Saxophonist and composer Leandro “Gato” Barbieri before running the press gauntlet at the Special Awards ceremony hosted by the Latin Recording Academy at the 16th Annual Latin Grammy Awards in Las Vegas, November, 2015. That morning, Barbieri received a Lifetime Achievement Award. Photo by Christian Barbieri
Saxophonist and composer Leandro “Gato” Barbieri died Saturday at a New York hospital from pneumonia. He was 83.
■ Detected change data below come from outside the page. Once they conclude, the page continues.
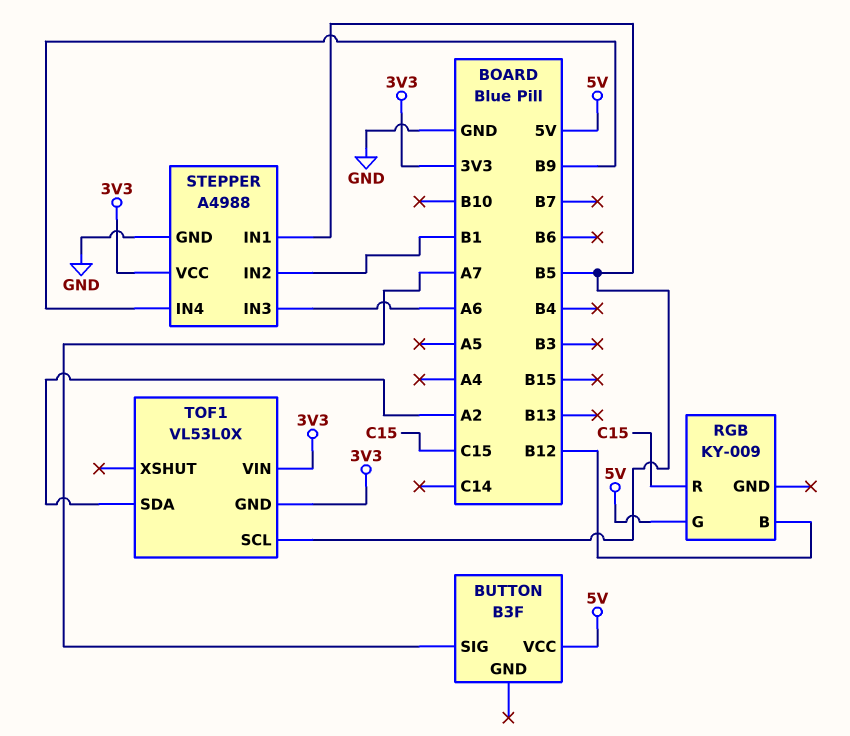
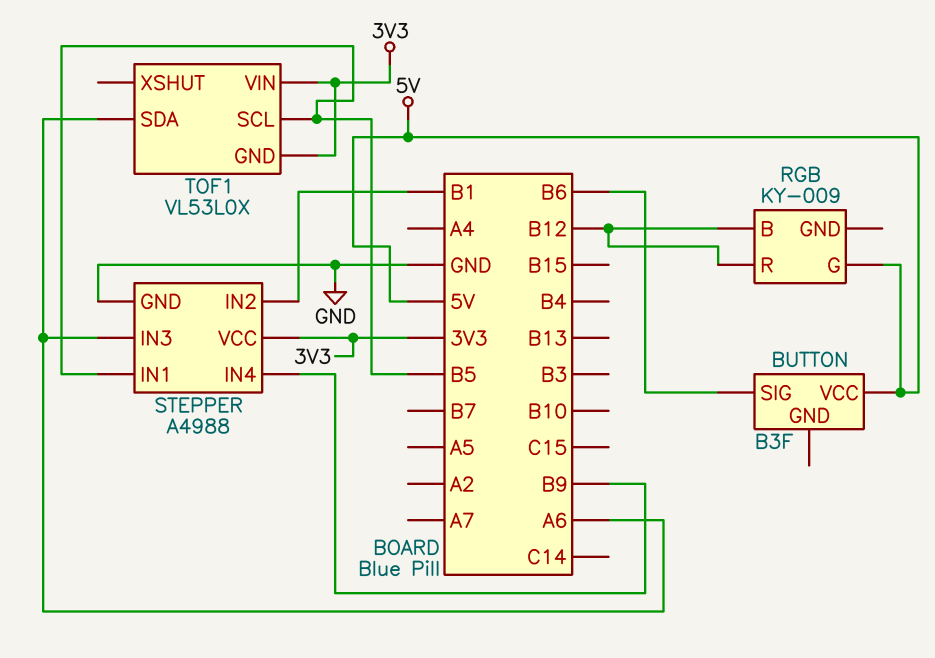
BUTTON pin SIG: A7 -> B6
RGB pin R: C15 -> B12
TOF1 pin SDA: A2 -> A6

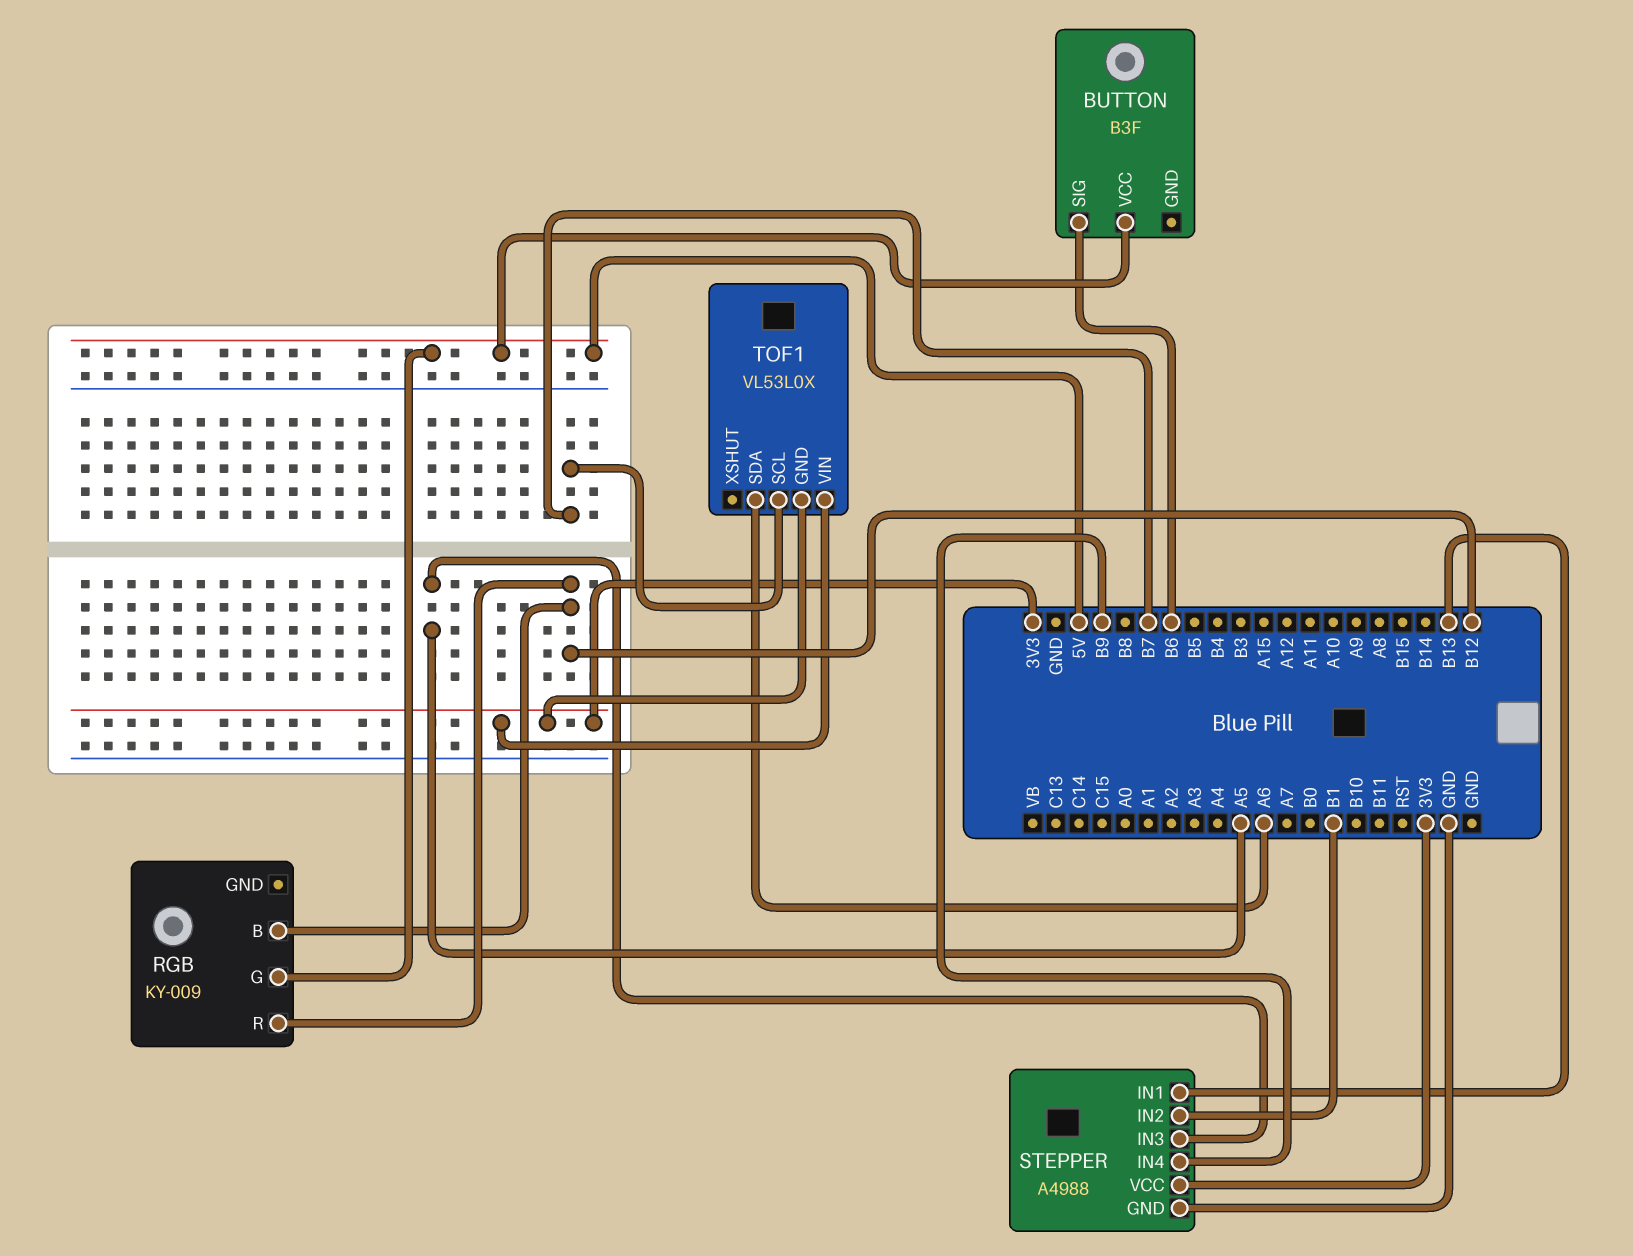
STEPPER pin IN1: B5 -> B13
STEPPER pin IN3: A6 -> A5
TOF1 pin SCL: B5 -> B7

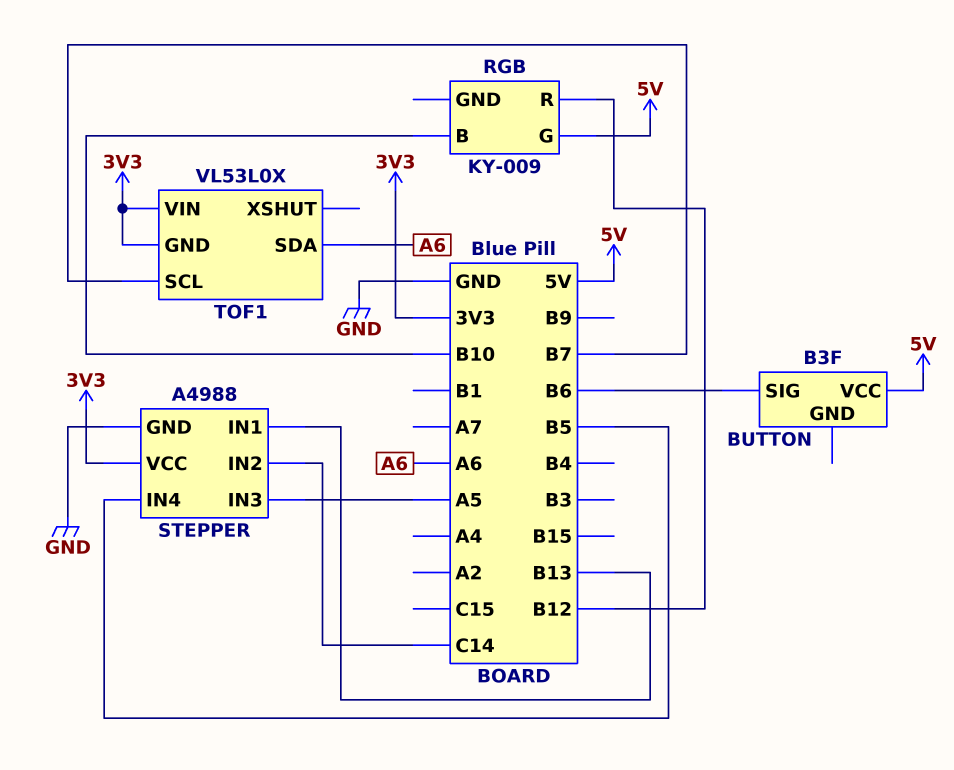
RGB pin B: B12 -> B10
STEPPER pin IN2: B1 -> C14
STEPPER pin IN4: B9 -> B5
For many, Gato will forever be that guy with the hat who wrote that tune from “Last Tango in Paris.” Others will remember his free jazz playing days, his association, early on in his career, with Don Cherry (check Cherry’s extraordinary Symphony for Improvisers, on Blue Note, 1966), or his work with the Jazz Composer’s Orchestra (Escalator Over the Hill, 1971) or perhaps pop jazz hits such as his version of Carlos Santana’s “Europa.” But some of us who grew up in a place far, far away from jazz called Argentina, will remember Gato as the man who opened a world of possibilities.
For a kid from a working-class neighborhood in Buenos Aires, for whom names like Charlie Parker and Miles and Mingus meant little, his music was a revelation. Wait. Can you do that with Carlos Gardel’s “El Dia Que Me Quieras” or “Mi Buenos Aires Querido;” with Don Atahualpa Yupanqui’s “El Arriero”? What is this jazz thing? So this is jazz, too? Albums such as Fenix, The Third World, Bolivia, Under Fire, and the Latino America series, recorded in part in Buenos Aires and Rio with local musicians, offered a path to a truly pan-Latin Latin jazz. And just like that, some of us decided that why not? We would speak jazz with an accent, yes, but we could do it, too.
As it turns out, a show by Gato at Alice Tully Hall many, many, years ago, was the first concert I ever saw in the United States — just arrived to study composition at Berklee College of Music in Boston.
I’ve admired many of the brilliant artists I’ve been fortunate to meet and write about over the years. I have been an unabashed, kid-like fan of two: Astor Piazzolla and Gato Barbieri.
I know the advice, “Never meet your heroes.” But it was a privilege, many years later, to meet them both in person and, over the years, get to spend time with them. My last encounter with Gato took an unexpected turn.
Last November, as a member of the Latin Recording Academy, I was asked to informally serve as an assistant to Gato at the presentation of his Lifetime Achievement Award by the Latin Recording Academy. I jumped at the opportunity. He was not well, he tired easily, and it was hard for him to walk. Or perhaps it was just my perception. It’s painful to see our superheroes age, and become fragile — much more so if he was someone who had that invincible sound.
With a world of cameras and tape recorders and handlers going around, I got him a chair and a bottle of water, and we settled down to talk about music, saxophone mouthpieces, and of course, soccer, and Newell’s Old Boys, his beloved team from his hometown, Rosario. It still makes me smile to look at the pictures of that morning at the Latin Grammys and see the edge of a Newell’s emblem I gave him as a gift, peeking out of his breast pocket. He was so happy with it. He insisted on putting it there.
The picture was in media around the world.
After helping him navigate his way to his seat on stage, my job was done, and I faded to the back of the theater to watch the presentation. He received the award sitting down. At the end of the ceremony, I went up to the stage just to say goodbye. He looked exhausted but happy. I crouched next to him, congratulated him, and he took my hand and said, “Thank you,” and I almost lost it right then and there. I shook his hand, managed to mumble: “Noooo maestro, gracias a usted. You have no idea. Thank you,” and ran out before he could say anything else, and I started to cry.
I close my eyes and see the scene as if I were watching a movie. More importantly, I hear that sound, a sound that could change a life. Gracias maestro. You have no idea.